FOR THE BEGINNER:
need help with a drinking problem?
12 suggestions to get you started.
These suggestions come from the collective experience of AA members who have found them to be helpful in maintaining sobriety. we hope you will find them helpful too.
1. We don’t drink these 24 hours, or just don’t drink for the next hour or the next minute. Whatever works in that moment. if you feel like drinking, postpone the first drink!
2. If a desire to drink should occur – and it’s very likely – we make a commitment to ourselves to call and tell another alcoholic. Telling another that we want to drink will take the power out of the obsession & compulsion.
3. Go to lots of AA meetings. Plan to attend 90 meetings in 90 days. Plan your day around a meeting.
4. Change routines – especially at drinking hours – to break up old habit patterns.
5. Find a “home group”, which is a meeting you attend weekly.
6. Get a service commitment at a meeting. For example, there is a lot to be done before and after the meeting, ensuring that it takes place. We can always give a hand and ask where our help is needed.
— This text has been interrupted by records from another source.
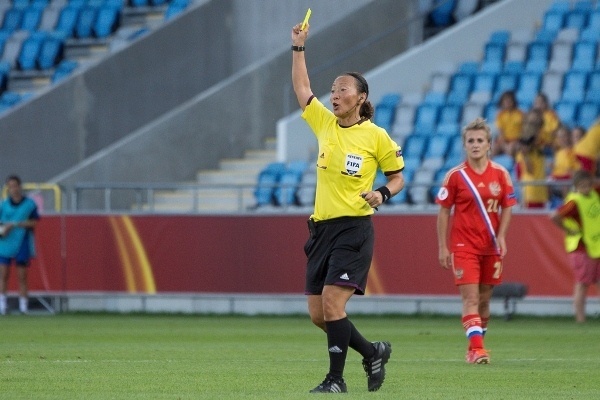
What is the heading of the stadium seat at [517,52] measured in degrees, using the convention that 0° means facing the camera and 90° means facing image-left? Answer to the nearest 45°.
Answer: approximately 0°

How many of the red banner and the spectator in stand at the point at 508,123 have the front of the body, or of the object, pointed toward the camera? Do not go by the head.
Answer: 2

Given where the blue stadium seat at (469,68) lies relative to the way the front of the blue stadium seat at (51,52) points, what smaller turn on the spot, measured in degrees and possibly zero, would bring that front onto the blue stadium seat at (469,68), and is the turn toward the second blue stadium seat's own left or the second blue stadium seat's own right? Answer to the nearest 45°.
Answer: approximately 90° to the second blue stadium seat's own left

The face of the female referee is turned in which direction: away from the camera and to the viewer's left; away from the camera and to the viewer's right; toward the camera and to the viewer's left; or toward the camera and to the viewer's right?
toward the camera and to the viewer's left

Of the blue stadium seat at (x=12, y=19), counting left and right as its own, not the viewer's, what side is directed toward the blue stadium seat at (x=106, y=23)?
left

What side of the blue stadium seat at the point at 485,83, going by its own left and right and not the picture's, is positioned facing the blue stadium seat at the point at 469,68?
right

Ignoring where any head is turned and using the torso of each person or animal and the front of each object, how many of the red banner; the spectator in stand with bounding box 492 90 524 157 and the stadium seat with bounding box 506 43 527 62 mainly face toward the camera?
3
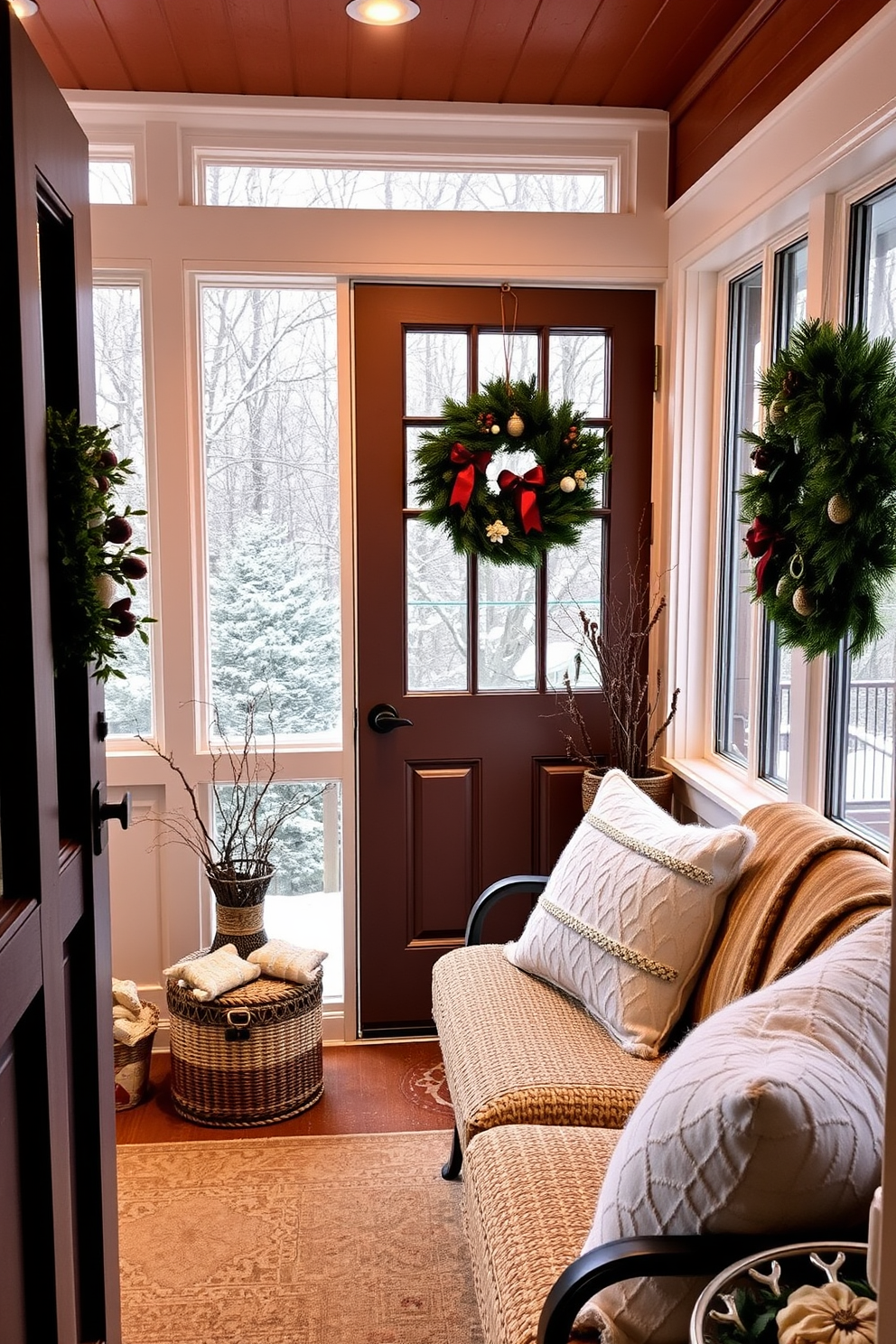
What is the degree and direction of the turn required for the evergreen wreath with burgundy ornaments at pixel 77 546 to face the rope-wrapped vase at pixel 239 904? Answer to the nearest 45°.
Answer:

7. It is said that the opposite of addiction is connection, get lots of numbers of other members, and make daily recovery phone calls.
8.Always remember the AA HALT. Avoid getting too Hungry, Angry, Lonely or Tired.
9. Always remember the HOW of the program – Aim for Honesty, Open-mindedness, and Willingness.
10. Get lots of AA literature, including the Big Book, and the Living Sober Book – which are packed with great practical suggestions to help you stay sober.
11. Start working the Twelve Steps with a Sponsor, to fight such threats to sobriety as resentments, self-pity, and the tendency to dwell on the past or the future.
12. Prayer – in whatever form you prefer it. Ask your Higher Power for a sober day in the morning, and give thanks for a sober day in the evening.
If you seem to be having trouble with your drinking, or if your drinking has reached the point of where it worries you, you may be interested to know something about Alcoholics Anonymous and the AA programme of recovery from alcoholism.
Consider your drinking carefully in the light of what you learn from this website.
FOR THE FAMILY MEMBER, FRIEND & EMPLOYER:
Is there an alcoholic in your life?
If someone you care about has a drinking problem, A.A. might have a solution for them. A.A. has helped more than two million alcoholics stop drinking. Recovery works through one alcoholic sharing their experience with another.
Al‑Anon is a mutual support program for people whose lives have been affected by someone else’s drinking. By sharing common experiences and applying the Al-Anon principles, families and friends of alcoholics can bring positive changes to their individual situations, whether or not the alcoholic admits the existence of a drinking problem or seeks help.
Alateen, a part of the Al-Anon Family Groups, is a fellowship of young people (mostly teenagers) whose lives have been affected by someone else’s drinking whether they are in your life drinking or not. By attending Alateen, teenagers meet other teenagers with similar situations. Alateen is not a religious program and there are no fees or dues to belong to it.